Die Verhandlungen abzubrechen wäre grundfalsch
-Zur Integration in der EU gehört auch, dass die Menschen wandern und sich in ihren neuen Wohnorten an die Gegebenheiten anpassen. Der türkische Präsident aber hat bereits 2008 die Assimilation als ein Verbrechen gegen die Menschlichkeit bezeichnet, als ob es möglich ist, sich in ein fremdes Land zu integrieren, ohne die dortigen Gepflogenheiten anzuerkennen und zumindest zum Teil nach ihnen zu leben.
-Schließlich die Menschenrechte: Krieg gegen eine Minderheit im eigenen Land ist mit den europäischen Werten unvereinbar; sofern die Türkei ihr Kurdenproblem nicht in friedlicher Form löst, kann man sich eine Mitgliedschaft schon deshalb nicht vorstellen. Auch die angedrohte Wiedereinführung der Todesstrafe führt die Verhandlungen ad absurdum.
Insofern kann als Zwischenfazit gelten: Die Türkei gehört nicht zur EU. Sie scheint in der „Middle Income Trap“, von der in letzter Zeit so häufig die Rede ist, gefangen zu sein: Ein halbwegs demokratischer Staat holt auf und verzeichnet hohe Wachstumsraten etwa bis zu dem Punkt, an dem es zu den reichen Ländern aufschließen kann. Dazu benötigt es dann aber die angemessenen Institutionen, insbesondere freie Märkte, Abwesenheit der Korruption, Durchsetzung der Eigentumsrechte, eine durchsetzbare Rechtsordnung und eine den Gesetzen unterworfene Regierung. Diese Institutionen sind offenbar im Jahre 2016 zum größten Teil in der Türkei nicht vorhanden.
Soll die europäische Seite deshalb aber die Verhandlungen abbrechen, wie es die österreichische Regierung fordert? Das wäre grundfalsch. Denn es ist nicht auszuschließen, dass die Absichtserklärung der türkischen Regierung, bis 2023 Mitglied der EU zu werden, gerade darauf setzt, der EU den schwarzen Peter für den möglichen Abbruch der Verhandlungen in die Schuhe zu schieben. Im Moment sucht die Regierung in Ankara ja für alle Probleme im Inland ausländische, bevorzugt westliche Schuldige.

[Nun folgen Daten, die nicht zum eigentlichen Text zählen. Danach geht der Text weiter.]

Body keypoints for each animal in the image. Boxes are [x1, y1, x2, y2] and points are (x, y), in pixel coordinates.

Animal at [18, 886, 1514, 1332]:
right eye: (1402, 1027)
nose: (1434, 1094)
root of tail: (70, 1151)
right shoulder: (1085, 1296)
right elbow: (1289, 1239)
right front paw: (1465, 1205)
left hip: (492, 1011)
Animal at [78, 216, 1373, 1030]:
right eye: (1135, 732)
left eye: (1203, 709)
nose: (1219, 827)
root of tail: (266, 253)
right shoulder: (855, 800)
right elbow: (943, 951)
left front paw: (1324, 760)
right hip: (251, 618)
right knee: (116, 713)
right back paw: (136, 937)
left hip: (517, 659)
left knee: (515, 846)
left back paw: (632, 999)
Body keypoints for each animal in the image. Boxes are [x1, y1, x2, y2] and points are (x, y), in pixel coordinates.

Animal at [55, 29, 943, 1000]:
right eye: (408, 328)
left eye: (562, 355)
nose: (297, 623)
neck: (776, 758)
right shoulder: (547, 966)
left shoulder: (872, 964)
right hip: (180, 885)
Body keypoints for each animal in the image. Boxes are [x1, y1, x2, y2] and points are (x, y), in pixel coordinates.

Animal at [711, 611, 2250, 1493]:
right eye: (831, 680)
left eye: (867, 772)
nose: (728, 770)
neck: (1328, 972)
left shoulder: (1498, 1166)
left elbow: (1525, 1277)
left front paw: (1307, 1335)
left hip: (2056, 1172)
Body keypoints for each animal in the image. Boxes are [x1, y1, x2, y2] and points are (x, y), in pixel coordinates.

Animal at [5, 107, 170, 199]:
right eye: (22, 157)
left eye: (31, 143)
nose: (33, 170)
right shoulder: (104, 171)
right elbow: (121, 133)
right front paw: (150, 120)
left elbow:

Diese Möglichkeit sollte die EU ihr mit Blick auf die Beitrittsverhandlungen nicht geben.
Außerdem dürfte für viele Menschen in der Türkei die europäische Integration und die mit der Mitgliedschaft in der EU verbundenen Rechte eine hohe Strahlkraft und Motivation besitzen, sich für eine Verbesserung der türkischen Institutionen, also die Überwindung der „Middle Income Trap“ einzusetzen. Die EU sollte vor diesem Hintergrund gerade viel daran setzen, die Verhandlungen fortzuführen, ohne die im Acquis definierten Ansprüche zu reduzieren. Nur hält man den Druck auf die türkische Regierung hoch, zu rechtsstaatlichem Verhalten zurückzukehren.